Nave scomparsa, esperto Ue: forse trasportava missili

Roma, 19 ago. (Apcom-Nuova Europa) - Resta il mistero attorno alla vicenda della nave mercantile Arctic Sea, il cargo attaccato dai pirati di cui s'erano perse le tracce dal 28 luglio scorso e che è stato ritrovato al largo di Capo Verde da una missione in grande stile della Marina russa. Da giorni si susseguono ipotesi e sospetti sul reale carico della nave, che nominalmente trasportava legname. Oggi il quotidiano estone Postimees riporta il parere dell'ex comandante delle forze estoni Tarmo Kouts, oggi un esperto dell'Unione europea, secondo il quale l'imbarcazione avrebbe potuto avere a bordo missili. "Solo la presenza di missili a bordo della nave può spiegare lo strano comportamento della Russia in tutta questa storia", spiega Kouts nell'articolo, ripreso dall'agenzia di stampa russa Interfax. A insospettire l'esperto è in primo luogo il fatto che Mosca abbia preso misure così energiche per trovare l'imbarcazione battente bandiera maltese, a bordo della quale si trovavano 15 marinai russi. Una decisione che cozzerebbe con l'ipotesi che la nave trasportasse droga.

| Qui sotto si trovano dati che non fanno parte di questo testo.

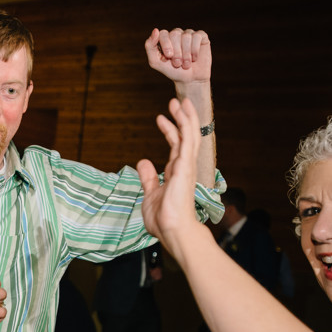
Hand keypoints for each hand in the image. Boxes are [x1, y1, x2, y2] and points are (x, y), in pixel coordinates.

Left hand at [136, 97, 207, 256]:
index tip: (161, 118)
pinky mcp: (185, 166)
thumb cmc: (164, 218)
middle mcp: (183, 167)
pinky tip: (182, 112)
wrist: (173, 230)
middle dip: (180, 118)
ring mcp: (186, 166)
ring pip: (189, 135)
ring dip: (184, 117)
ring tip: (178, 101)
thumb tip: (142, 162)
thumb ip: (148, 177)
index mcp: (176, 173)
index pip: (175, 147)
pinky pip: (187, 140)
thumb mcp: (150, 193)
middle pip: (185, 137)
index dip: (169, 131)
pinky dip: (185, 124)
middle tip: (175, 102)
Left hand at [144, 28, 210, 84]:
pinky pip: (197, 36)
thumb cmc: (172, 71)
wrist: (190, 80)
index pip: (163, 33)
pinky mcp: (201, 37)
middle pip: (175, 34)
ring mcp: (189, 34)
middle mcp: (177, 34)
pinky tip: (194, 58)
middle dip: (176, 52)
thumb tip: (156, 30)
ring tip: (186, 64)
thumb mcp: (156, 62)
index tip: (168, 57)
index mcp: (165, 38)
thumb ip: (150, 47)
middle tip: (177, 63)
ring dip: (186, 54)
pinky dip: (195, 50)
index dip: (166, 45)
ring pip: (186, 36)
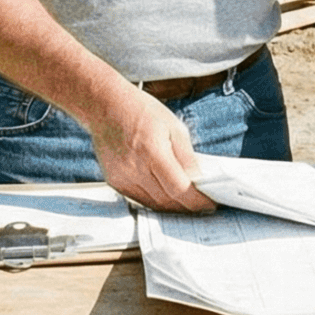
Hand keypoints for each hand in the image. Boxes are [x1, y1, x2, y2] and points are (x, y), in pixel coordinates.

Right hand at [87, 93, 213, 212]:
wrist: (105, 106)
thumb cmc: (141, 111)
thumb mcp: (174, 126)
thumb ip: (187, 156)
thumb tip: (198, 180)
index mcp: (152, 152)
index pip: (179, 188)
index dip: (197, 202)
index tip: (209, 204)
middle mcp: (135, 168)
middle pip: (166, 201)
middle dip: (187, 207)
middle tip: (202, 205)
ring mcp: (122, 177)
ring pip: (153, 205)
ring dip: (172, 207)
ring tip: (187, 202)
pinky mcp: (115, 181)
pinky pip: (139, 199)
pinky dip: (155, 201)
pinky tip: (166, 195)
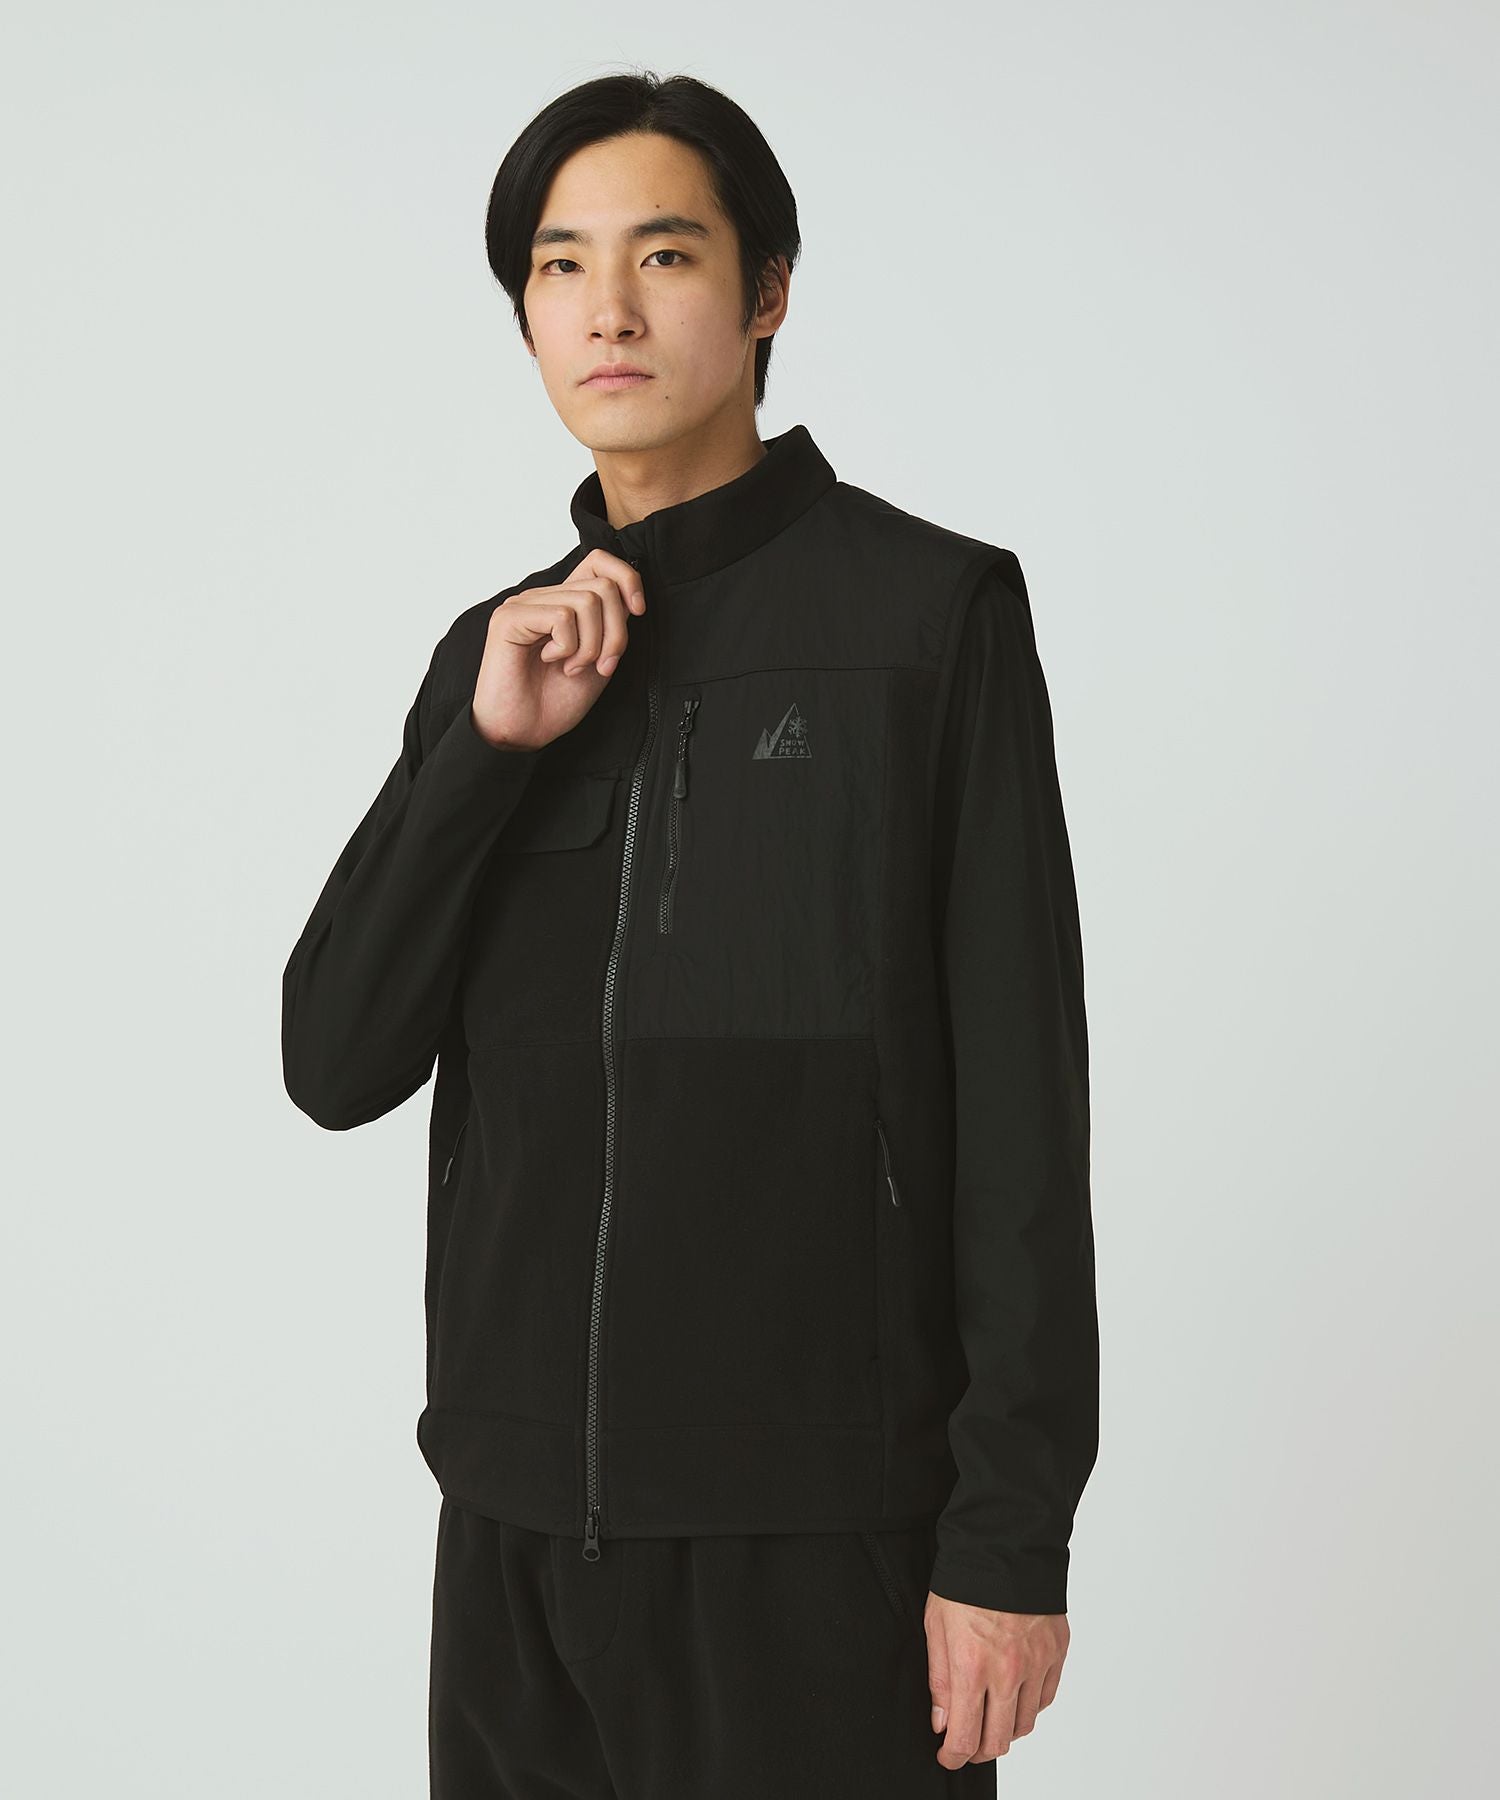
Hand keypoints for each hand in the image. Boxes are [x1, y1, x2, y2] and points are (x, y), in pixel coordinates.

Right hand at [471, 548, 645, 750]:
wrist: (524, 732)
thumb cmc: (555, 701)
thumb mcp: (600, 658)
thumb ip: (612, 625)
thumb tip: (630, 598)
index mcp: (564, 603)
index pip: (599, 561)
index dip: (627, 578)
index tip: (637, 612)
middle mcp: (544, 597)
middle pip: (603, 587)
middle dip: (615, 633)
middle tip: (600, 665)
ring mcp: (525, 604)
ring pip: (587, 601)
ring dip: (591, 645)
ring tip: (572, 667)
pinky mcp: (510, 617)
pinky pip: (562, 617)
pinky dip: (567, 647)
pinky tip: (551, 661)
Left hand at [924, 1594, 1068, 1767]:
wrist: (1005, 1543)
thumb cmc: (965, 1581)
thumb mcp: (936, 1626)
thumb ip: (940, 1680)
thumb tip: (942, 1723)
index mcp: (973, 1666)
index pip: (965, 1737)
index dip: (953, 1756)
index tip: (947, 1755)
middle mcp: (1009, 1672)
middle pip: (998, 1740)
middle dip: (978, 1751)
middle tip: (966, 1744)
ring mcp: (1038, 1663)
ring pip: (1025, 1724)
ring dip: (1005, 1730)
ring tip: (989, 1718)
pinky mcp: (1057, 1652)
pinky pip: (1045, 1698)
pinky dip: (1029, 1706)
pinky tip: (1014, 1696)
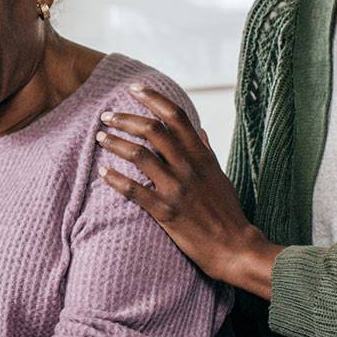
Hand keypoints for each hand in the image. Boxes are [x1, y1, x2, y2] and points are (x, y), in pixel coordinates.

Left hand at [95, 85, 282, 298]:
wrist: (235, 247)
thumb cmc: (228, 212)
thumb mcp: (220, 176)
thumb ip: (206, 152)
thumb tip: (200, 131)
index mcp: (202, 156)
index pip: (176, 117)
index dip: (154, 98)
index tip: (134, 89)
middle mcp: (188, 167)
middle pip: (152, 130)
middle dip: (125, 118)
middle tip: (106, 116)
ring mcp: (177, 189)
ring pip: (139, 155)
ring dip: (115, 143)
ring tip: (100, 138)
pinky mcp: (166, 212)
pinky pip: (134, 191)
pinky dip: (115, 179)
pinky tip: (102, 172)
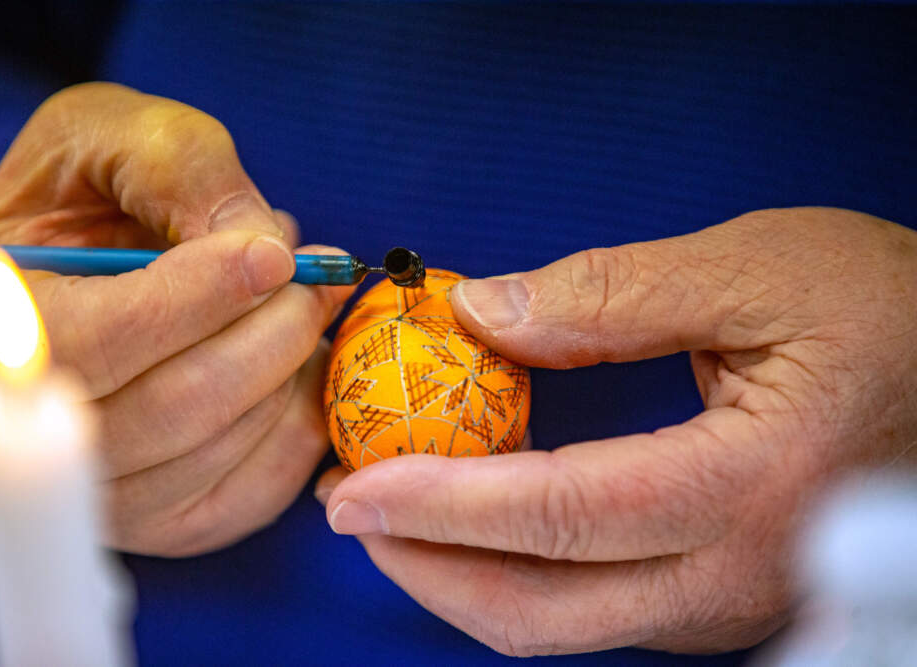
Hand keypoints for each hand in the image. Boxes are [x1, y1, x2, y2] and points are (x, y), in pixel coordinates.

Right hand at [0, 83, 353, 555]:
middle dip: (269, 334)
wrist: (84, 264)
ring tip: (297, 306)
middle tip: (314, 275)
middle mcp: (21, 434)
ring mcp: (96, 493)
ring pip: (221, 450)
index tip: (275, 256)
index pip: (93, 342)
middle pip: (171, 409)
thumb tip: (267, 249)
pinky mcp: (163, 523)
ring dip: (289, 370)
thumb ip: (180, 170)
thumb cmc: (87, 197)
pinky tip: (295, 366)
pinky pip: (254, 493)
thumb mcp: (109, 137)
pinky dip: (297, 424)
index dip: (197, 299)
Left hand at [315, 207, 916, 654]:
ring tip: (393, 510)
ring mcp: (729, 597)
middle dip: (427, 566)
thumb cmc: (891, 315)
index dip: (442, 503)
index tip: (355, 485)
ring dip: (462, 573)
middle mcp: (736, 572)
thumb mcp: (759, 272)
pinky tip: (477, 516)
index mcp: (750, 487)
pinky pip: (595, 604)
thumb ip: (614, 295)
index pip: (559, 515)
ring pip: (564, 623)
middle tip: (349, 509)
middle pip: (544, 609)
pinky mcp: (719, 591)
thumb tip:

Ma comunque "l'intera storia è così inverosimile che sarebbe strano credere alla versione ufficiale russa", dice l'ex capo delle forze estoni. "Il proprietario della nave cargo - continua - è ufficialmente legato alla Finlandia, ma ha relazioni coi lettoni di etnia russa, ha riferito della scomparsa al presidente russo, dopo di che tre grandi navi da guerra e una fregata dal mar Nero sono state inviate a cercarla". Il numero di unità utilizzate, afferma Kouts, è significativamente più importante di quello inviato a fronteggiare la crisi della pirateria al largo della Somalia. E lo stesso carico trasportato - legname di provenienza algerina - sarebbe stato il migliore dei camuffamenti per un trasporto clandestino di armi. "Missili guidati possono essere nascosti sotto cumuli di legname, perché, per scoprirli, la nave dovrebbe essere portata in un porto e svuotata. Non è così facile scoprirli in mare", dice ancora Kouts.